◆ **TEXTO DO EXERCÍCIO**:
"""
A nova política
José Arthur Giannotti
Caderno Mais! da Folha de Ontem
Para entender a crise atual do sistema capitalista de produção convém insistir no seu caráter automático. A crise se aninha na natureza da ação socioeconômica que repõe o capital.
Os agentes operam no mercado imaginando que suas ações sempre serão contrabalançadas por ações alheias, atuam graças à mediação do dinheiro que, por si mesmo, aparece como se tivesse a virtude de transformar mercadoria em preço e preço em comprador.
Dada essa equação, a economia cresceria indefinidamente. A crise revela a perversidade desse processo e recoloca a questão do Estado nesse movimento de reposição.
Mas qual Estado?
Se deixarmos de lado esse automatismo, simplesmente iremos procurar agentes responsáveis pela crise, como se todos eles não tivessem culpa no cartório.
O desafio não é encontrar novos mecanismos de mercado, mais sadios e consistentes, mas instituir órgãos reguladores do funcionamento dos vários mercados capazes de legitimar seu funcionamento, isto é, assegurar que funcionem em vista do bem-estar e do bem-ser da população.
Ilusão em xeque
A crise revela o caráter social do capital e indica como ele precisa ser reestruturado de um ponto de vista político.
"""
◆ **LISTAGEM DE DADOS**:
"""
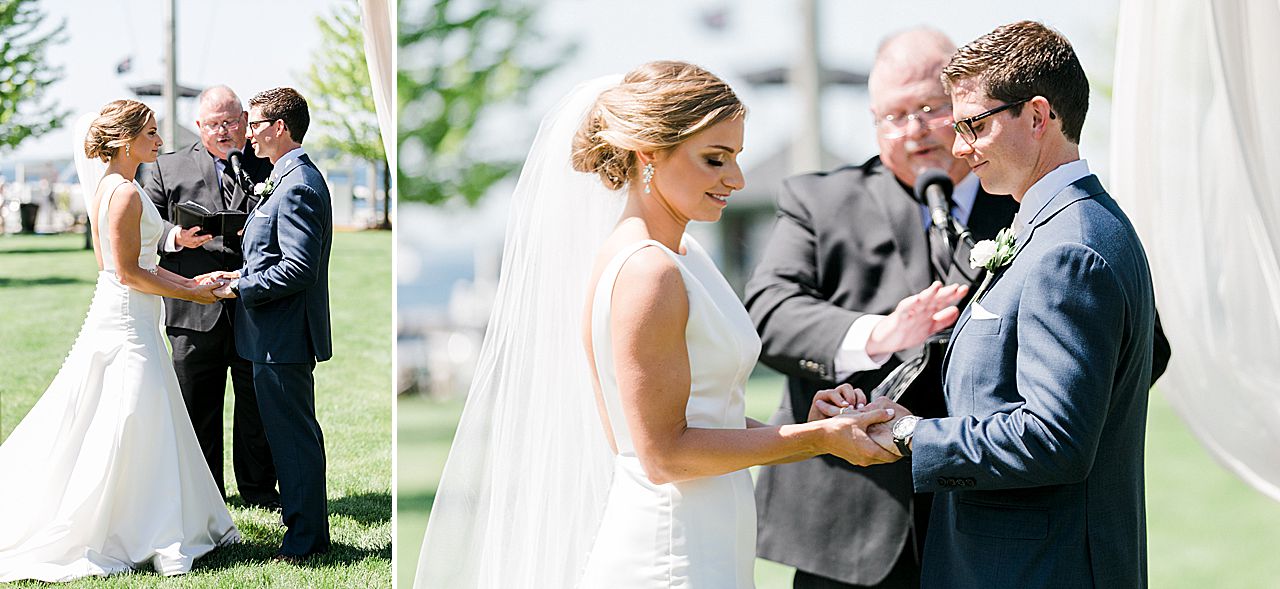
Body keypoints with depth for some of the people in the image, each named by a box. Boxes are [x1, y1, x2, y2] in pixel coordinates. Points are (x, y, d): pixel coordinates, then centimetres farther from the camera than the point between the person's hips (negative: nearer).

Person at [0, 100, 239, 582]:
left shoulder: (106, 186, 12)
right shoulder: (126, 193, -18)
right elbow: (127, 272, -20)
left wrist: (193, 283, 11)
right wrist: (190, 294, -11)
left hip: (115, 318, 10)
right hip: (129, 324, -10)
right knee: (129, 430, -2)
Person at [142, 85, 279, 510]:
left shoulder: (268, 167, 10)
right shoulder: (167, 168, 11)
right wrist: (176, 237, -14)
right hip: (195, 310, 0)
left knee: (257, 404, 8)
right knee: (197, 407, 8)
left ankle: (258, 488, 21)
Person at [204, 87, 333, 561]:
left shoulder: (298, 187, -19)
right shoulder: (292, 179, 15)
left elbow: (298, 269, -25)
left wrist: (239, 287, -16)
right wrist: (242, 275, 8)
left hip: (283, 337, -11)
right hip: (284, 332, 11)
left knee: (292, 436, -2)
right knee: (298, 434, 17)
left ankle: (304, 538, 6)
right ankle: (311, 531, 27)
"""
"""
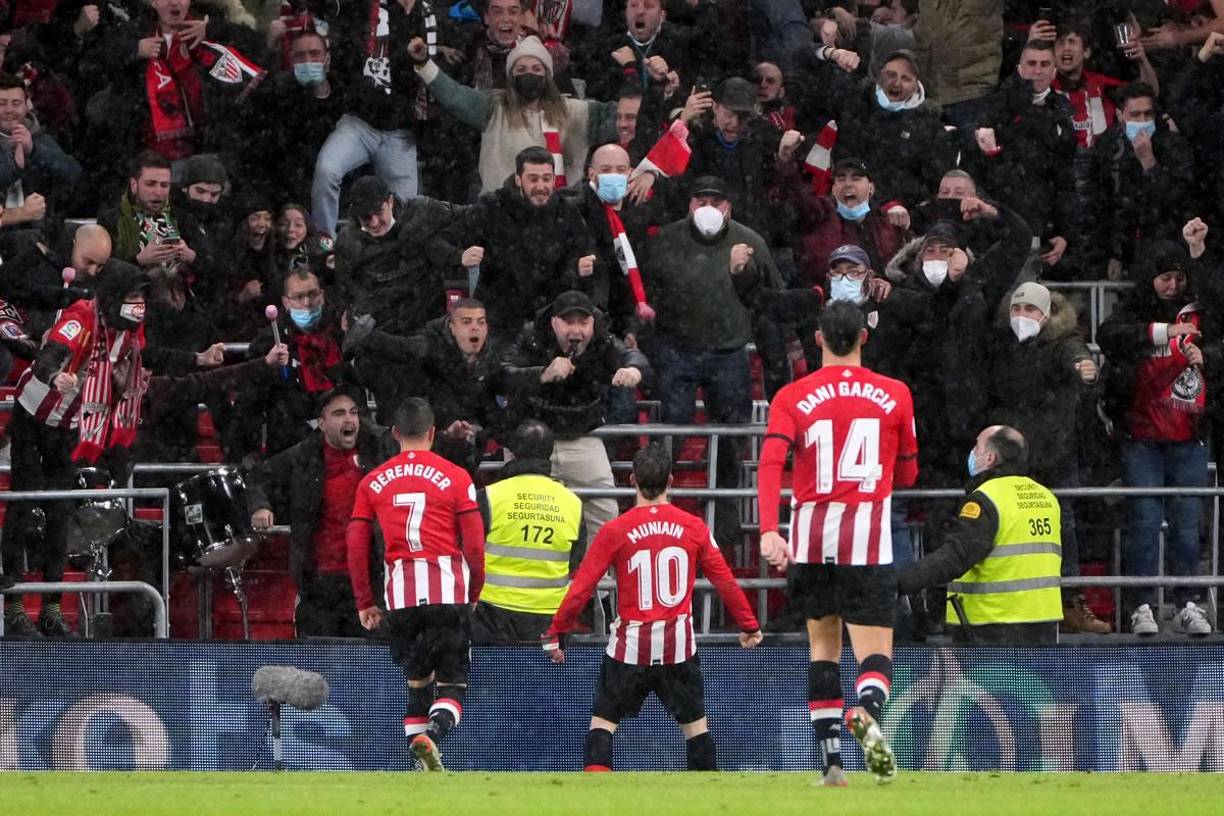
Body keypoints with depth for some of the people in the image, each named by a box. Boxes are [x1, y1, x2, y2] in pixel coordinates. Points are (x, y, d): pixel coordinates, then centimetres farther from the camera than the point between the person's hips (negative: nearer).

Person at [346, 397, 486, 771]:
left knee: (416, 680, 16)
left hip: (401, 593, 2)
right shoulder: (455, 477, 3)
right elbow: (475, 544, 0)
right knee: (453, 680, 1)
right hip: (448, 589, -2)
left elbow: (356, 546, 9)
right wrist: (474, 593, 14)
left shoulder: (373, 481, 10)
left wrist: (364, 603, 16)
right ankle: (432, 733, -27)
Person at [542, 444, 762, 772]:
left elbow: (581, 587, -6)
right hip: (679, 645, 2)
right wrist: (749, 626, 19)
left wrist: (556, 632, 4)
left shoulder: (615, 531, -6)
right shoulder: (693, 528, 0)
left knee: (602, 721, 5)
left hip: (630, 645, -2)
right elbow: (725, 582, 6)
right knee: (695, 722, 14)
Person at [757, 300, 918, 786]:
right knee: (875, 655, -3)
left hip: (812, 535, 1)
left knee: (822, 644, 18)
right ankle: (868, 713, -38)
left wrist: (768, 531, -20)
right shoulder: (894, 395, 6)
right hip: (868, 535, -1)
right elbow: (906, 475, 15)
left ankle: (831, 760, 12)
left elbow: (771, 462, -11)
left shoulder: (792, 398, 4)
"""
◆ **INSTRUÇÕES DA TAREFA**: Prolongue o texto sobre a crise do sistema capitalista, começando logo depois da sua última frase.

◆ **SUA RESPOSTA**:
Mas política radical. Em que sentido? Está posta em xeque a ilusão de que a luta política deva recorrer a um fundamento comum consensual, como se o ser humano fosse naturalmente social e atuasse a partir dessa sociabilidade primeira.
Basta um olhar crítico sobre a política internacional contemporânea para que se perceba que os conflitos, por serem tão radicais, podem ser identificados com um confronto de civilizações. Não é assim que vejo, pois as populações querem participar de uma forma de vida pós-industrial.
Assim sendo, o consenso, a legitimidade das decisões, passa a ser construído e resulta do esforço de cada parte em vista de manter a si mesma segundo o que pretende ser, mas reconhecendo a possibilidade de persuadir e de ser persuadida.
Hoje a legitimidade se faz construindo instituições legitimadoras.
Neste início de maio se realizou em Grenoble [França] um fórum reunindo mais de cem pesquisadores para discutir a democracia em nível mundial.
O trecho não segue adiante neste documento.